The CBO’s New Report on the Minimum Wage

The Congressional Budget Office released a report today on the impacts of increasing the federal minimum wage, as Democrats are agitating to do. A technical analysis of the report’s conclusions is far beyond my competence, but no doubt economists will be weighing in over the days to come. I will simply take the report’s conclusions at face value.

CBO analyzes two different increases in the federal minimum wage, to $10.10 and to $9.00 per hour. As you might imagine, the consequences of each are similar, but more pronounced with the larger increase. So let’s consider the CBO’s projections with regard to the proposed increase to $10.10. The CBO finds that this increase would raise wages, and income, for a substantial number of low-wage workers:

Among the 33 million low-wage workers earning less than $11.50 per hour in the second half of 2016 under current law, CBO estimates, real earnings would increase by $31 billion as a result of higher wages if the $10.10 option was implemented. … About 16.5 million workers who will earn less than $10.10 per hour under current law would receive higher wages, CBO estimates, and some workers who will earn between $10.10 and $11.50 per hour under current law would receive higher wages as well.

A higher minimum wage would have a redistributive effect, the CBO finds, because upper-income Americans would earn less. The bad news about any substantial increase in the minimum wage, of course, is higher unemployment. The CBO projects that increasing the federal minimum wage to $10.10 per hour would cause 500,000 Americans to be unemployed:

Once fully implemented in the second half of 2016, the $10.10 option would reduce total employment by about 500,000 workers, or 0.3 percent, CBO projects.

Note that while the overall increase in unemployment would be 0.3%, the increase among the affected low-wage employees would be much greater. It is noteworthy, too, that 500,000 lost jobs represents the midpoint of a broad band: the CBO acknowledges considerable uncertainty in its predictions, and says that “there is about a two-thirds chance that the effect would be in the range between a very slight reduction in employment and a reduction in employment of 1.0 million workers.”

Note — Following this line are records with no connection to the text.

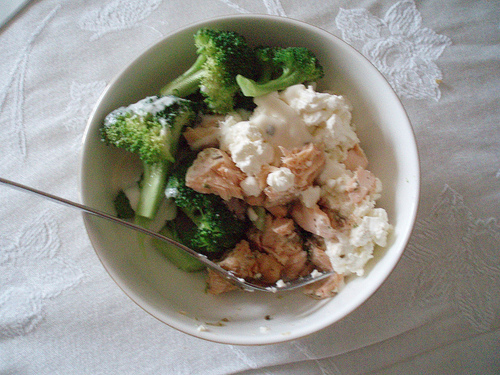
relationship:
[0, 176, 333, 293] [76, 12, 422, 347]
fork in bowl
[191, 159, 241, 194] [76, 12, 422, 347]
chicken in bowl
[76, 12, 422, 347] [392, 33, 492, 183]
bowl on table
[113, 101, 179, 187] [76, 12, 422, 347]
broccoli in bowl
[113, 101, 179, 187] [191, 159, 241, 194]
broccoli near chicken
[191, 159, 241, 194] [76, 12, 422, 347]
chicken near bowl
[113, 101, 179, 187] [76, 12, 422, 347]
broccoli on bowl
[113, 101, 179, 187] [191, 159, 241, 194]
broccoli in chicken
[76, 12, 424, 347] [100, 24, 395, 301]
bowl containing food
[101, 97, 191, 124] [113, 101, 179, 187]
dressing drizzled on broccoli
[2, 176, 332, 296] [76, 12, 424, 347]
fork lying in bowl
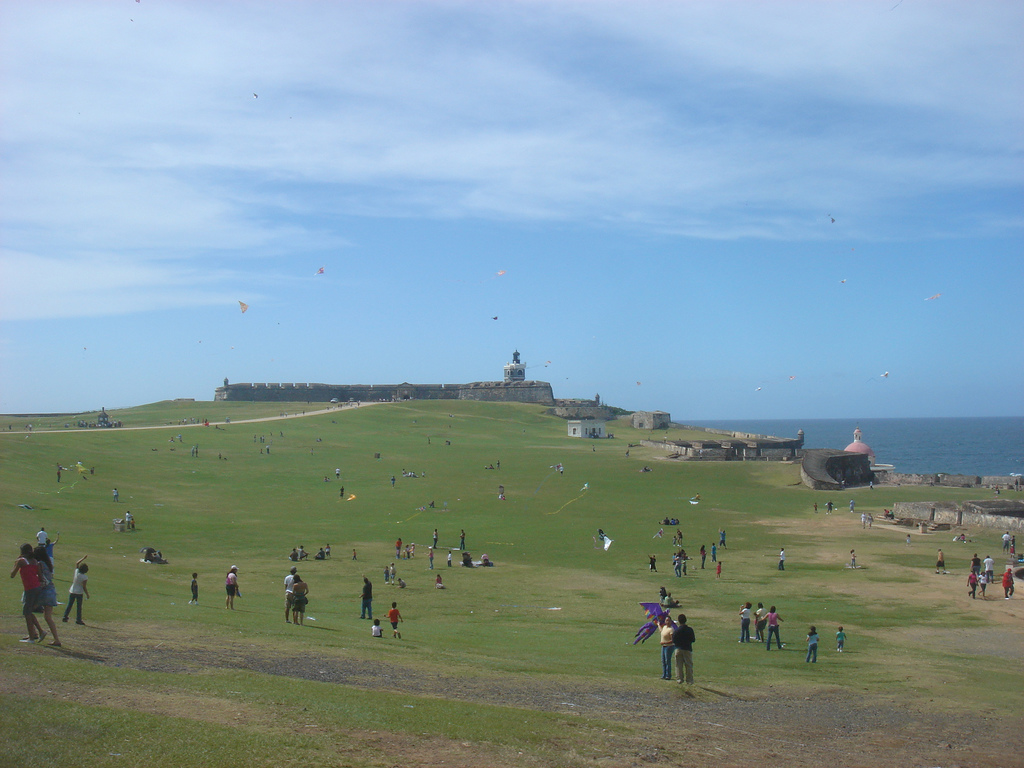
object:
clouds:
[0, 0, 1015, 241]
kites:
[922, 291, 943, 304]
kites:
[490, 314, 500, 322]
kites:
[495, 268, 507, 276]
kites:
[879, 369, 894, 379]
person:
[736, 601, 752, 644]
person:
[357, 572, 375, 619]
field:
[0, 395, 1024, 765]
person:
[671, 614, 697, 687]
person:
[836, 626, 848, 652]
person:
[759, 606, 786, 651]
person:
[383, 601, 405, 638]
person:
[61, 553, 94, 628]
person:
[805, 625, 822, 664]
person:
[224, 564, 243, 610]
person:
[283, 566, 299, 624]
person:
[187, 572, 200, 606]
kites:
[312, 267, 326, 277]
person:
[753, 601, 770, 642]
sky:
[0, 8, 1018, 426]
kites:
[237, 300, 250, 314]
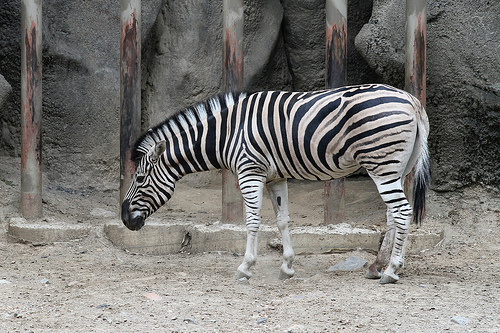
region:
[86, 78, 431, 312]
black and white stripes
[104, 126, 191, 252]
the zebra is looking down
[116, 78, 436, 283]
the zebra in the kennel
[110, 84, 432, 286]
the zebra standing in the dirt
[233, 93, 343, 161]
the horizontal stripes on the body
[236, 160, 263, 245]
the stripes on the leg of the zebra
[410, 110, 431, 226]
the black and white tail of the zebra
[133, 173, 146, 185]
the black eye of the zebra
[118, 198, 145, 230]
the black nose on the face of the zebra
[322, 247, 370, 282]
the stone in the dirt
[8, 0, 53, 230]
the round rail behind the zebra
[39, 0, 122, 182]
the rock wall behind the zebra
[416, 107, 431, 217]
tail on the zebra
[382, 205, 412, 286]
left back foot of zebra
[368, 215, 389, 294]
right back foot of zebra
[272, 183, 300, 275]
right front foot of zebra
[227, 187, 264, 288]
left front foot on zebra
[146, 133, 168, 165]
left ear of zebra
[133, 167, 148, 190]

The Obama administration might cheer the loss of 500,000 jobs as a welcome release from “job lock,” but I doubt that anyone else would take that view. Preventing low-wage earners from finding employment has particularly diabolical consequences. Minimum wage jobs are typically entry-level. Once a person gets an entry-level job, he can work himself up the ladder. But if a person is frustrated from getting that first job by misguided government policies, he could be faced with a lifetime of welfare, crime or dependence. The social costs of preventing hundreds of thousands of Americans from finding entry-level employment are literally incalculable.

Raising the minimum wage always poses that dilemma: yes, it will help some low-income workers (as well as some middle-income families), but it will also impose terrible costs on others. Economic growth requires no such trade-off. When the economy is growing strongly, the minimum wage becomes moot. Employers hire employees because they need them; they promote employees because they need their workers to take on more responsibility to run a growing business; they pay them more to compensate for added responsibilities and to keep them from being lured away by other employers who also have growing businesses. That is the win-win economic climate that free market policies produce. On the other hand, anti-growth policies, such as those that have generally been followed by the Obama administration, produce both high unemployment and stagnant wages. Increasing the minimum wage can never be more than an unsatisfactory, cosmetic solution to the real problem, which is slow or nonexistent economic growth.